__Exercise instructions__
Retype the entries. Match them exactly.

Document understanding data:

▼

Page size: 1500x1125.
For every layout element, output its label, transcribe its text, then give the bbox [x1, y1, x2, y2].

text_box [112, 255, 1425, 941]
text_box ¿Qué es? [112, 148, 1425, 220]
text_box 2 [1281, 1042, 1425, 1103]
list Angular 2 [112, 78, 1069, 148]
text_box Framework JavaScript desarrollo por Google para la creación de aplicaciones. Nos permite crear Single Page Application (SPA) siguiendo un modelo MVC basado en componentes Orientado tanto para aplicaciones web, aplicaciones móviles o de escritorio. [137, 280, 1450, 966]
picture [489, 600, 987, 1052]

▲

__The answer__
Page size: 1500x1125.
For every layout element, output its label, transcribe its text, then give the bbox [x1, y1, x2, y2].

text_box [112, 255, 1425, 941]
text_box ¿Qué es? [112, 148, 1425, 220]
text_box 2 [1281, 1042, 1425, 1103]
list Angular 2 [112, 78, 1069, 148]
text_box Framework JavaScript desarrollo por Google para la creación de aplicaciones. Nos permite crear Single Page Application (SPA) siguiendo un modelo MVC basado en componentes Orientado tanto para aplicaciones web, aplicaciones móviles o de escritorio. [137, 280, 1450, 966]
picture [489, 600, 987, 1052]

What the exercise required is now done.